Safety in the Sun and Sea

France has a long coastline and many beautiful beaches and swimming locations; make sure you know how to stay safe...

Being aware of the dangers related to swimming in the sea can help to avoid accidents. Children must be supervised at all times. Swim where other people are swimming or where flags indicate a safe area. Most frequent dangers include:

  • Strong water currents
  • Big waves caused by wind movements. Waves normally move from sea to land during the day and from land to sea at the night

Supervised beaches in France have a system of coloured flags to let the public know about the swimming conditions. The code is:

Safety in the Water
Green Bathing supervision
Orange Swimming dangerous but under supervision
Red Swimming Forbidden
Water Quality
Blue Good, clean water
Yellow Water polluted

Hypothermia

In some cases - when the temperature difference between the water and the air is great - jumping quickly into the sea can cause hypothermia. The symptoms include shivering, dizziness and sight problems, a ringing sound in the ears, a sudden sensation of fever, itching, cramp, and head ache.

If this happens, get out of the water quickly, dry off, wrap up in clothes or dry towels and rest in the shade until the symptoms pass.

Sunstroke

Sunstroke can occur if exposed to the sun and the heat for too long. Children are particularly sensitive. Symptoms include headache, dizziness, nausea, stiff neck, fever. In a severe case, vomiting and unconsciousness can occur. Treatment involves rehydration with water and salts, and cooling the body gently. Lie down in a well ventilated place in the shade, ideally covered by a damp sheet, drink water without ice and take an aspirin.

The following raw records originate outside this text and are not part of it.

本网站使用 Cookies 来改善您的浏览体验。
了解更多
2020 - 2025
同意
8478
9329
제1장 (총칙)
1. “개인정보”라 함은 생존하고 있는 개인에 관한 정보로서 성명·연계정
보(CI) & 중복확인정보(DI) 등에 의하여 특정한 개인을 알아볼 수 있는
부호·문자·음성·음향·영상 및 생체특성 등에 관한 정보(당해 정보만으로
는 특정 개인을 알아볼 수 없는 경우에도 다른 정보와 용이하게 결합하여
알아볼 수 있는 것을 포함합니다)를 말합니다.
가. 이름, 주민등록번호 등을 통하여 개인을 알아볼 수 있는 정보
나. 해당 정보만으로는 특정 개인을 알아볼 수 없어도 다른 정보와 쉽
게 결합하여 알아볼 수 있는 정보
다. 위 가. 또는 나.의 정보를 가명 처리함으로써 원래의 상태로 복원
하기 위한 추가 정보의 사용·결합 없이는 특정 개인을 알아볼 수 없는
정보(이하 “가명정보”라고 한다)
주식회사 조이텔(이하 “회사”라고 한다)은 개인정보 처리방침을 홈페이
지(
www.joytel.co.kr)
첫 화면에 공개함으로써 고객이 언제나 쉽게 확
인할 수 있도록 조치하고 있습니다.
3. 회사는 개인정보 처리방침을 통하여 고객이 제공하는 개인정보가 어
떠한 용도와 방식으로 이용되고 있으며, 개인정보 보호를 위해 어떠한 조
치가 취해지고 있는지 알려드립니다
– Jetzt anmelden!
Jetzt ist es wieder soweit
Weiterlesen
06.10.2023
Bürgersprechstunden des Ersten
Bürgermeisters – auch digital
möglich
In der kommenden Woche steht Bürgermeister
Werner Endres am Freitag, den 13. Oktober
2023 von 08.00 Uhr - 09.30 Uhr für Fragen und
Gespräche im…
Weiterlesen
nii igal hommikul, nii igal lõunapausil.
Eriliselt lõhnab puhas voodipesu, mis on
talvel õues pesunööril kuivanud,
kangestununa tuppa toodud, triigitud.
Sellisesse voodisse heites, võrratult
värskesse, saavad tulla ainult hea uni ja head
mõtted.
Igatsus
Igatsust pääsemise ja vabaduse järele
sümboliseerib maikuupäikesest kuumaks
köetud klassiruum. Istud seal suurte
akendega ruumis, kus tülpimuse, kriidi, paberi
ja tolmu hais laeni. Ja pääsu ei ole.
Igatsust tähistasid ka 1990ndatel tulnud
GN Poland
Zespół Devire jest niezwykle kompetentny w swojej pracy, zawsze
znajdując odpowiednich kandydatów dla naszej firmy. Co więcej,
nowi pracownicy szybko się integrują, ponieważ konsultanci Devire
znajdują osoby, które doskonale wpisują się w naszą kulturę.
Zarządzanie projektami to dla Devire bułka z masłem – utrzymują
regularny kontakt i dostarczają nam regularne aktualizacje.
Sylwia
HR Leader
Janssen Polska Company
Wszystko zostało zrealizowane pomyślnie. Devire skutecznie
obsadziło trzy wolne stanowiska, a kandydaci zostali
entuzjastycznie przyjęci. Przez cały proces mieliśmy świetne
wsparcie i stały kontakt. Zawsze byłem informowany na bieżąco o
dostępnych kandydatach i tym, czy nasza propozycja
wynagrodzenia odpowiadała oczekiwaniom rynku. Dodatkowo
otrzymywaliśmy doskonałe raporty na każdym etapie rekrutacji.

Staying out of the sun during the heat of the day (12:00-15:00), wearing a hat and drinking water regularly can prevent sunstroke.

Sandbars and shoals

Though these "pools" of water, normally warmer than in the rest of the sea, might seem very inviting, they can be extremely dangerous. Swimming becomes difficult as the water pressure can be great and the currents can drag a swimmer out to sea. If this happens, avoid panicking and do not try to swim against the current. Float. The waves will take a swimmer back to shore.

  • Wikipedia have more information
  • Sauvmer provide easy-to-understand images and an explanation in French

Jellyfish

If stung by a jellyfish, rinse the sting with sea water, not fresh water. Put sand on the sting and rub with something rigid (such as a credit card). If stung in the face, rinse the eyes immediately and contact a doctor.

Mont St-Michel Tides

The tidal waters of Mont St-Michel off the Manche coastline in Brittany can be very dangerous with up to 15 metres of difference between high and low tides representing about 15 Km of difference between the high and low water mark. Tides move fast and can trap anyone walking across the flats.